Uma critica só é possí­vel se a sociedade considerada não corresponder às características do seu momento histórico: assim é que a sociedade francesa do início do século XIX era criticável porque mantinha hábitos beligerantes3, teológicos e metafísicos, além de explorar sistematicamente o proletariado.

Desse modo, a ideia proposta por Auguste Comte de estudar a sociedade com métodos semelhantes aos das Ciências Naturais não é a mesma coisa que dotar a Sociologia de métodos e teorias próprios à Física ou à Biologia, mas de métodos de observação, de formulação de hipóteses, de crítica pública aos resultados das pesquisas sociais e assim por diante.

Lei dos três estados e classificação das ciências

A partir dos princípios expostos, Comte elabora as duas primeiras Leis sociológicas. Ambas baseiam-se na interpretação dos acontecimentos históricos:

1. Lei dos três estados.
2. Lei da classificação das ciências.

Isso quer dizer que o ser humano, ao longo da história, percebeu a realidade e explicou-a de três modos diferentes e sucessivos. Em primeiro lugar, referindo-se às vontades sobrenaturais e arbitrárias dos deuses – é a explicação da Teologia.

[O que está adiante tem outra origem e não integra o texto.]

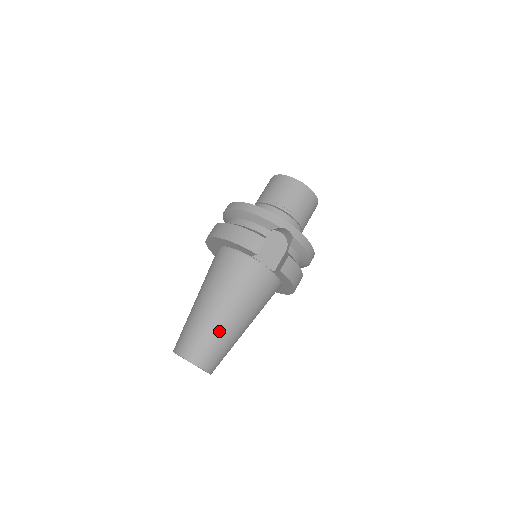
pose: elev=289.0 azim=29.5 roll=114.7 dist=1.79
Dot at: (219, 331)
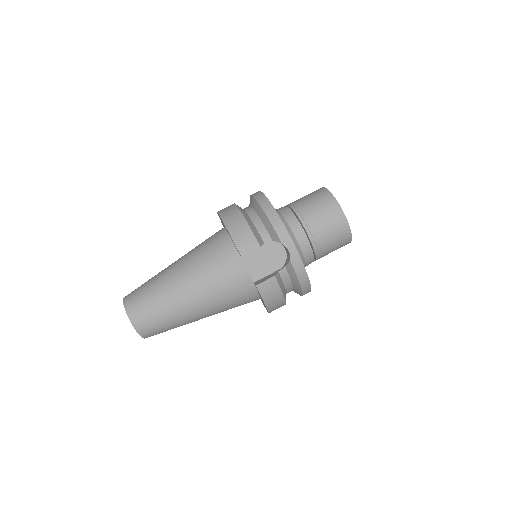
Dot at: (169, 305)
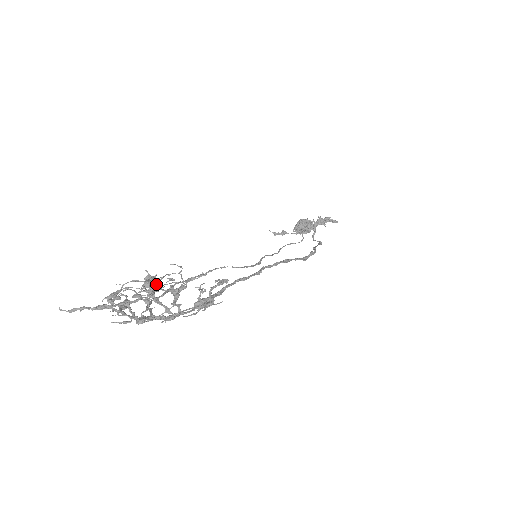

Depois, usando abstrações puras (a “natureza”, o “espírito absoluto”, a “morte”, a “vida”, etc.) que teriam vontades próprias. O que significam abstrações com vontades? Quando falamos na morte, por exemplo, pensamos no término da vida. Assim, a morte não é uma “coisa” que se toca, mas é um processo que termina. Como a morte não é uma “coisa”, ela é uma abstração. Mas, se pensarmos que a “morte” tem vida, que ela age racionalmente, como uma “coisa”, atribuiremos vontade a uma abstração. Nesse sentido, a “morte” é uma ideia metafísica e não uma ideia científica.
Tanto no caso da Teologia quanto no da metafísica, o ser humano busca o absoluto ao perguntar “por que” as coisas acontecem, em especial “de onde viemos” e “para onde vamos”.

Na fase positiva, o ser humano busca as leis naturais, isto é, as relações que podem ser observadas entre os fenômenos: de sucessão (uma coisa vem depois de outra, por exemplo, depois de levar um soco, sinto dor) ou
coexistência (duas coisas existem sempre ao mesmo tempo: por exemplo, sempre que há dois corpos próximos, ocorre a atração gravitacional).

Adotando uma perspectiva humanista e imanentista, busca-se pesquisar “como” as coisas acontecem. Quais são os mecanismos específicos entre os fenômenos? Na fase positiva, então, não importa mais o “porquê”.

Quanto mais simples for o fenômeno estudado, mais rapidamente ele passará pelas três fases. Inversamente, quanto mais complicado, isto é, quanto maior for a quantidade de variáveis que se deve considerar para explicá-lo, mais demorada é a passagem da interpretação teológica para a positiva.

Com base na complicação crescente dos tipos de fenômenos estudados, Comte estabeleceu uma classificação das ciências: Matemática, Astronomia, Física, Química, Biologia, Sociologia e Psicologia Positiva.